## WHAT YOU WILL DO
A. In the transcript about installing Ignition live, what is the name of the band Kent performed with at ICC 2019?
B. Extend the transcript about installing Ignition live, picking up after its final line.

*** TEXT SHOWN ***

Lauren and Shay welcome Sales Engineering Manager Kent Melville to show us the power of installing Ignition live to a customer during a sales presentation. Kent shares why doing a live install is so valuable, who we do them for, when it’s appropriate, and how long it should typically take. Kent demos database and device connections in the Ignition Gateway while providing best practices for overcoming problems during the install, important points to bring up during the demo, and launching the Ignition Designer.
Shay: Welcome to the final installment of our series on the Ignition sales presentation. I'm Shay.
00:13
Lauren: And I'm Lauren. Today, we will be showing you the power of installing Ignition live.
00:18
Shay: To do that, with us today is Kent Melville, Sales Engineering Manager. Thanks for being here today, Kent.
00:23
Kent: Thank you, glad to be here.
00:24
Lauren: We have to start by asking you about your musical talents. In particular, recently at ICC 2019, that's our conference, you wowed the audience with your performance as part of Kent and the Ignition 8, the Inductive Automation Band.
00:42
Kent: Yeah, we do rock pretty hard, but yeah, it's funny. So at the end of ICC every year now, we have a final session called the Build-a-Thon, and it's an opportunity for us to let our hair down, so to speak, to have a little fun and interact with the community. And as part of that, the company made maybe their fatal flaw of letting me have free rein to do whatever I wanted. And so, starting in 2018, I did a song on stage. We scaled it up this year, and got a whole band involved, all fueled by members of our company. And when you start something like that, it doesn't just die. No, it lives on.
01:24
Lauren: Is the band still together?
01:26
Kent: The band is still together. We still practice on occasion. And who knows, you may see us again, 2020, come to ICC.
01:34
Lauren: Fame hasn't gone to your heads yet, then.
01:37
Kent: We say no. We'll see what happens. Yeah.
01:40
Lauren: Well, we're looking forward to seeing what's next for the Ignition 8 and you, the frontman.
01:45
Kent: It's Kent and the Ignition 8. Yes, of course.
01:46
Lauren: Yes. It's very important.
01:47
Shay: Kent and the Ignition 8. That's an important point. Yeah.
01:49
Kent: Oh, absolutely.
01:50
Shay: So we're actually here today though to discuss a live install and how that can be a really powerful piece of someone's sales presentation. So Kent, can you speak to a little bit of why doing a live install is so powerful?
02:06
Kent: Yeah, absolutely. And a lot of people, they fear the live install because there's a little bit of risk involved, that you have to actually go install it on some computer, you have to connect up to devices or databases, all these things. There are lots of moving parts, and something can go wrong. And so they might ask, why would I even attempt that if I can just show a demo project? And it may be that that risk isn't worth it sometimes. But, we have found that there's a different target of people that find value in the demo project, versus in a live install.
02:43
Kent: And so some people, all they care about is they want to see what the potential of Ignition is. And that's enough. And so, we show them the demo project, they're like, "Oh my gosh, it can do all these great things. Perfect, I'm sold." But other people say, "Anybody with any platform can build something great," but they wanna know how much complexity, how much time and effort went into actually building that. Because if it takes you weeks, months, years, to build that, it's not a valuable solution. But if you can do that really quickly, and how much training is involved to do that, then they start to see real value. So, the simple answer to your question is, why do it? It's because some people wanna know about the complexity.
03:24
Shay: So what does it say about you when you do a live install?

*** End of TEXT SHOWN ***
*** DATASET EXCERPTS ***

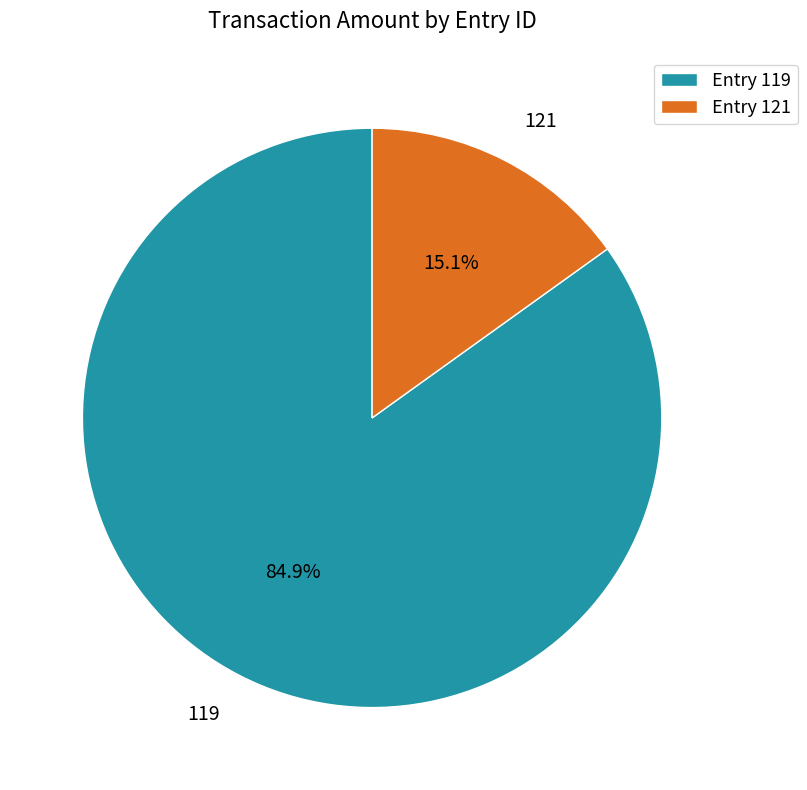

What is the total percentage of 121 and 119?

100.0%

*** End of DATASET EXCERPTS ***
*** DATASET EXCERPTS ***

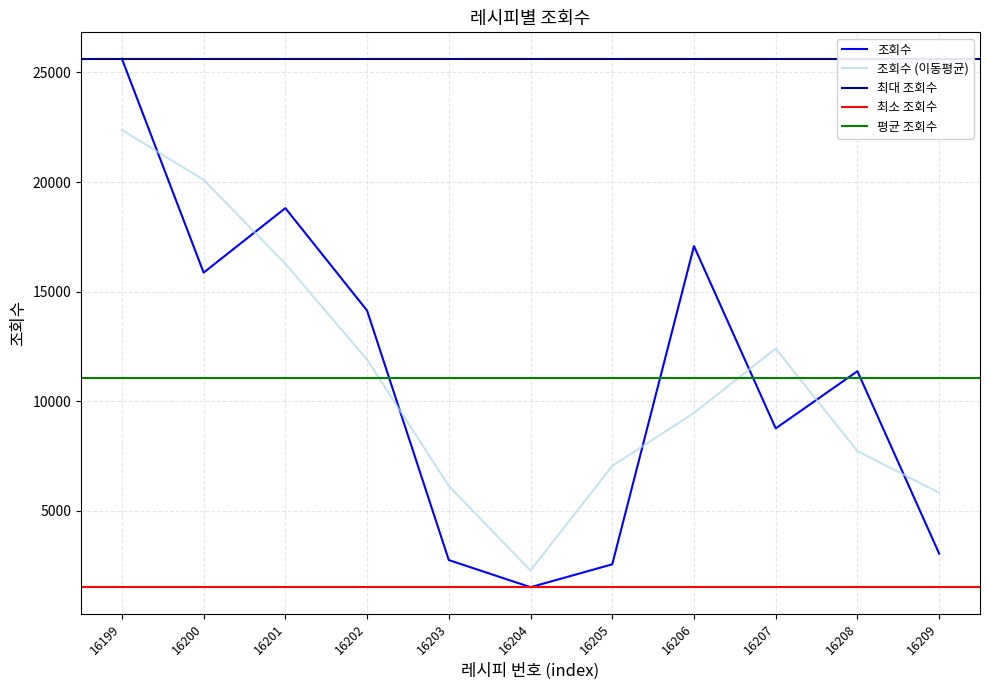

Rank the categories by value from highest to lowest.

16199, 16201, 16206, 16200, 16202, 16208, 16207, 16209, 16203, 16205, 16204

*** End of DATASET EXCERPTS ***

## OUTPUTS BY TASK
A. Kent and the Ignition 8

B.
03:27
Kent: Yeah, great question. And so, when you show a live install, it's not just showing the ease of Ignition, how easy it is, and making it feel real to them. But in addition to showing Ignition's credibility, it shows your credibility, that you're able to take this platform and do something meaningful with it in just a few minutes. And so, they see Ignition as the platform they want, and they see you as the solutions provider that they want.
03:54
Lauren: Well, you've kind of established for us that not every situation is a fresh install, a live install situation. When are the right times to use a live install?
04:05
Kent: Yeah. So you gotta gauge to your audience. It's gonna depend on who's in the room with you, who you're talking to. If you're talking to a technical person, an engineer, they're almost always gonna wanna see a live install, because that's their bread and butter. They're gonna be the ones who build these screens, and so they want that level of depth. But, it gets a little bit harder to gauge when you get to say, like an operator, 'cause some operators, they just wanna know, "What's my day-to-day gonna look like? I just wanna see, what are my screens gonna look like? What am I gonna click on?" that kind of stuff. And so maybe the demo project's enough for them. Other ones will also be involved in the development process, they will wanna know the level of complexity of the thing for things. So, you might show it to them too.
04:52
Kent: And so in those cases, just ask. Say, "Today, I can do X, Y and Z; Z being I could do a live install for you. Would you guys be interested in seeing the development, environment, the install, all that?" And if they say yes, go for it. And the last category of people that really fit in there would be business people or management, because they could go either way, as well. Sometimes, they just wanna say, "Show me what's possible, that's enough." But other times, they want to know when they're assigning people to go to work on this in the future, or they hire you as an integrator or whatever to come in and do a project. They wanna know approximately, how long is that gonna take? How hard is this task that I'm providing? And so, they like seeing a live install so that they've got that to gauge it in the future. And so, it can vary based on who's in the room. But when is the right time? The right time is when you have the right people, and when in doubt, ask.
05:51
Shay: If this is a part of an entire sales presentation, then how long should someone be spending going through that live installation process?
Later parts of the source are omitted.